My strategy in picking new restaurants to try, either around my home or when I’m traveling, is to Google gluten-free restaurants and begin looking at menus to get an idea of my options. Menus that have gluten-free and vegan options already labeled on their menu go to the front of my short list. As do places that say they have a separate gluten-free cooking space. But that doesn’t happen, so I begin weighing other factors. Having gluten free or vegan labeling on the menu earns points, and major points for gluten-free or vegan menus. Red flags arise if any menu says cross-contamination is common or likely. If items aren’t labeled, I then look for possible options, such as if a dish appears to be vegan and could be modified to be gluten-free. Examples include portobello mushroom sandwiches that can be served without the bun or salads that can have croutons removed. Likewise I look for meals with meat that look gluten-free, but could could be modified to be vegan. Grilled salmon with roasted sweet potatoes and veggies could be swapped with that portobello mushroom or chicken stir-fries could be made with with just veggies and rice.

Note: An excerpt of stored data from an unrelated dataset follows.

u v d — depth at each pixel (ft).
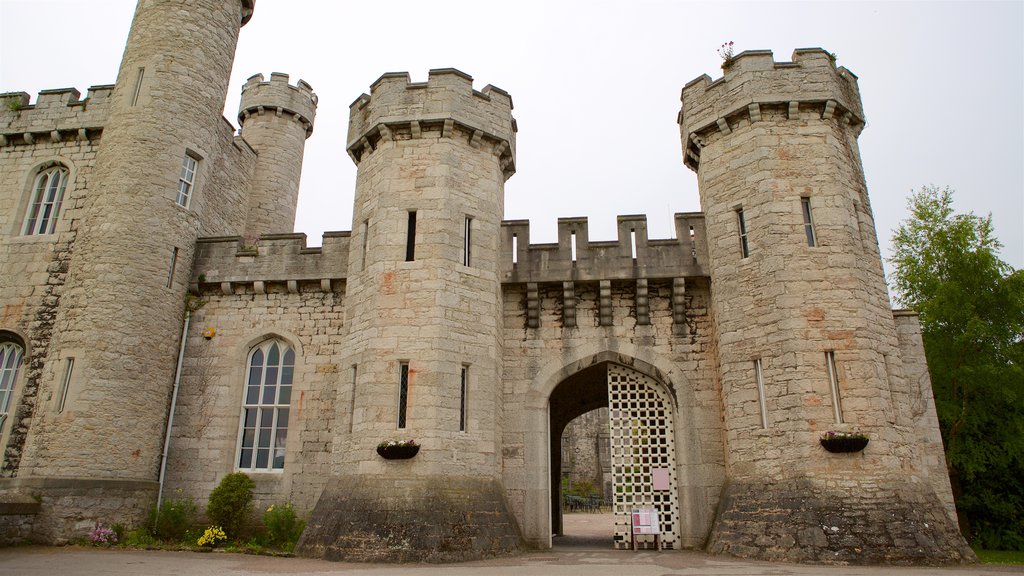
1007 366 55.83
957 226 61.05
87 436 44.57
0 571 30.32
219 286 54.13
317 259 53.57
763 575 29.53
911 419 41.68
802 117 46.32
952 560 35.17
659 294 50.67
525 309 51.13
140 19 57.41
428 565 35.70
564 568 33.47
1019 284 56.65
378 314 44.88
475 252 47.98
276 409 51.29
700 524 44.73
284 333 52.54
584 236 51.65
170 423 50.42
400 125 49.14
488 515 41.42
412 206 47.44
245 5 64.34
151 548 42.19
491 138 50.78
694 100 50.44
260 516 47.85
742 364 43.42
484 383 45.44
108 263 48.52
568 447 140.26
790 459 39.11
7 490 43.39
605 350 49.57
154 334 49.65
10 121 57.72
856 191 45.88
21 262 53.36
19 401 49.03
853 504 36.60
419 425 41.86
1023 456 54.19
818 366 40.32
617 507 47.93
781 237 43.42
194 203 55.21
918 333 48.34
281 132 74.02
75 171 55.57
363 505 39.83
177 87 54.95
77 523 42.86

Once I select a few restaurants, I try to find out as much about other gluten-free diners experiences at it. I tend to rely on findmeglutenfree.com for the most reliable reviews. I also look at Yelp, Trip Advisor and OpenTable to see if any of the reviews on there are from celiac patrons or those dining with them. This gives me a good idea of what the experience will be like. Are the restaurants very accommodating? Did previous diners get sick? How knowledgable are staff to celiac concerns? These are all questions I seek answers for.

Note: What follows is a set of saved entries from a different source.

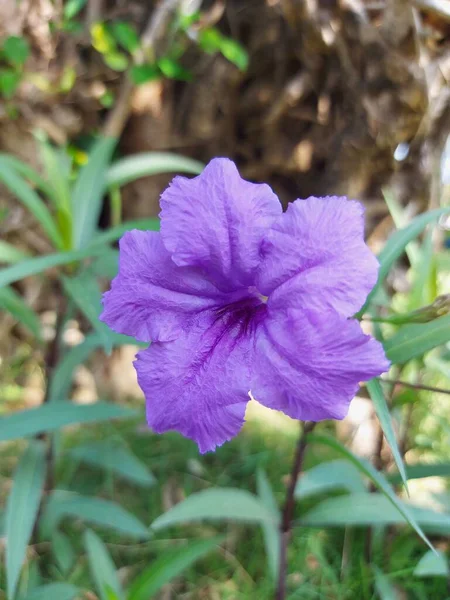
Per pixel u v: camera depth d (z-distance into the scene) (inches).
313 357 3.5
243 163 9.7
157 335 4.0
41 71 8.8
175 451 8.7
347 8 7.9
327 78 8.6
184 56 9.1
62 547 6.3
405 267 9.2
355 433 8.5
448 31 8.1
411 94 8.1
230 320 4.2
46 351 6.4
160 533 7.2
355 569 6.4
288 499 5.2
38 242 9.4
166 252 4.0
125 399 10.0
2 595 5.9
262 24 8.6
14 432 5.1
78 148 9.5
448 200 9.5
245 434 9.2
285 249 3.7
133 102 9.2
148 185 9.6
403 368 5.7
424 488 7.5
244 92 9.1
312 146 9.1
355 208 3.6
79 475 8.3
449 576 5.9
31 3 8.4
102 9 9.2
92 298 5.3
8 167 5.8
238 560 6.8
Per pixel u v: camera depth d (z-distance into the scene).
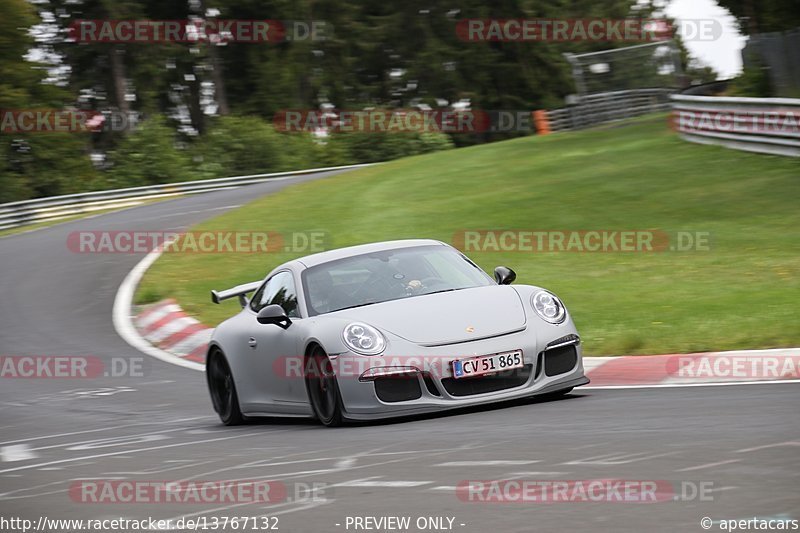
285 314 27.06
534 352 24.11
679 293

Then I look at photos on the sites mentioned above. Sometimes you can see photos of the kitchen. Small kitchens tend to have a greater risk of cross-contamination versus larger kitchens that can prepare gluten-free items away from those containing gluten.
Finally, when I believe I have selected my best option, I call the restaurant. No matter how confident the menu sounds, I always call and have them assure me they know how to handle severe food allergies. If I question a menu item, I often ask for them to check with a chef to be sure. In addition, I tend to make reservations before I go, and if they allow it, ask that my gluten-free and vegan request go with the reservation. That helps to prevent any trouble arising when I arrive at the restaurant.
Now, all this being said, unless you are eating at an entirely gluten-free and vegan restaurant, problems can still occur. However, with this research beforehand, you can limit the risk of being left unable to eat anything or with a gluten-reaction afterwards.